Según el texto de estudio, ¿en qué fecha desapareció Luis de Lión?
───── Texto de estudio ─────
Yo nací en Xelajú la noche del 7 de diciembre de 1983, mis padres hacen el chiste de que el 7 de marzo de ese año llegó Juan Pablo II a mi pueblo, es decir, exactamente nueve meses antes de mi nacimiento. Apenas unos días antes, el 4 de marzo, fueron fusilados Héctor Adolfo Morales López, los hermanos Walter Vinicio y Sergio Roberto Marroquín González, Carlos Subuyuj Cuc, Pedro Raxón Tepet y Marco Antonio González como resultado de otra de las sentencias de los tribunales de fuero especial del gobierno de Ríos Montt, tribunales sin rostro —verdugos sería una palabra más exacta—, una pieza de diseño del gobierno genocida de José Efraín. Por su parte, los registros del Diario Militar coinciden justo con las últimas semanas del embarazo de mi mamá, mi nacimiento y lactancia. En su momento, escribiendo un texto sobre Luis de Lión, desaparecido el 15 de mayo de 1984, me percaté de todo lo anterior; mis hermanos, mis amigos, todos los niños con los que crecí en el colegio, y los que me encontraba camino a casa, todos los chicos que nos juntábamos en los partidos de básquet, en las kermeses de los colegios, qué sé yo, muchísimos de nosotros nacimos justo en esos años y nuestros padres hacían el amor y se decían palabras hermosas al oído en medio de esas noches. Claro está, hay fecundaciones sin romanticismo y resultado de una violación, de miles de violaciones. He pensado tantas veces en esto. La historia que mis papás cuentan de mi nacimiento y el de mis hermanos, es también la historia del genocidio. ¿Cuáles son las implicaciones de lo no dicho, de lo no imaginado, de lo no sentido? La verdad no tengo la menor idea, pero sí sé que el hecho de que Ríos Montt haya atravesado un juicio por genocidio me llenó la vida de preguntas que jamás me hubiera hecho si la justicia no lo hubiera alcanzado.
───── Datos extraídos ─────
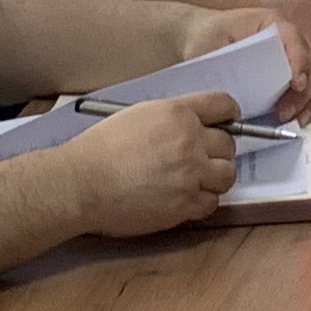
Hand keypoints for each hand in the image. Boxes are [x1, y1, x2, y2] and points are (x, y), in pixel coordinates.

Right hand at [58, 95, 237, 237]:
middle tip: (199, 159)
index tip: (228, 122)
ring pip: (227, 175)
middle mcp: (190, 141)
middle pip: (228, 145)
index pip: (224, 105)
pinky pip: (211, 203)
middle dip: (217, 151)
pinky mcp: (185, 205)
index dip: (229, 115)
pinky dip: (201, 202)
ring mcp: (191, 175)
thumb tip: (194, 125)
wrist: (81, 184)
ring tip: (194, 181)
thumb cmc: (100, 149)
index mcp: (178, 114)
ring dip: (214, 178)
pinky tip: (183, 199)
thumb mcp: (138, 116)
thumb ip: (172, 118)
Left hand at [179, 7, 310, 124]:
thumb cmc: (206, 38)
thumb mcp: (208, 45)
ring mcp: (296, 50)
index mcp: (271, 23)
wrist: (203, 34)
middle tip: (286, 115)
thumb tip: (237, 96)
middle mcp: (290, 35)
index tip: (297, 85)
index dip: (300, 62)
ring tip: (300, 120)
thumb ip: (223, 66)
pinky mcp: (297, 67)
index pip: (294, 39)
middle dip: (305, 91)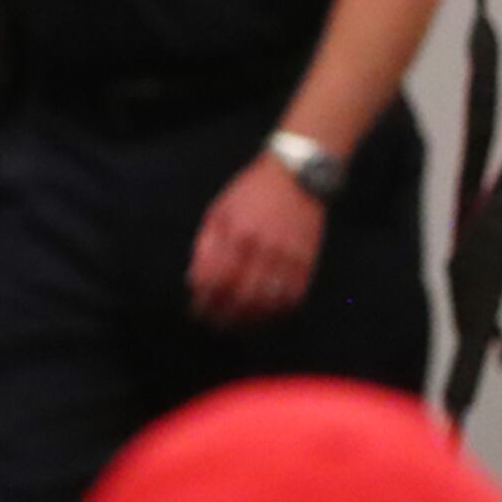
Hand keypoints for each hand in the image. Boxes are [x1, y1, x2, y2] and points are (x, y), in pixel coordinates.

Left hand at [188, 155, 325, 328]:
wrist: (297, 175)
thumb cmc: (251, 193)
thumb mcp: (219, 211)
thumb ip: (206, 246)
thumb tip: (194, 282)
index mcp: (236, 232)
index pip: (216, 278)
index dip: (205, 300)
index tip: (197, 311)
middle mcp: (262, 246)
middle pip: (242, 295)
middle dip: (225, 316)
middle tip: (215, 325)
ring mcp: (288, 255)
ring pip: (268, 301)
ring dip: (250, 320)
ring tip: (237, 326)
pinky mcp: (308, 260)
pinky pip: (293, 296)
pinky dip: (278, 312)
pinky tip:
─────
* **Ejercicio resuelto**
El 15 de mayo de 1984.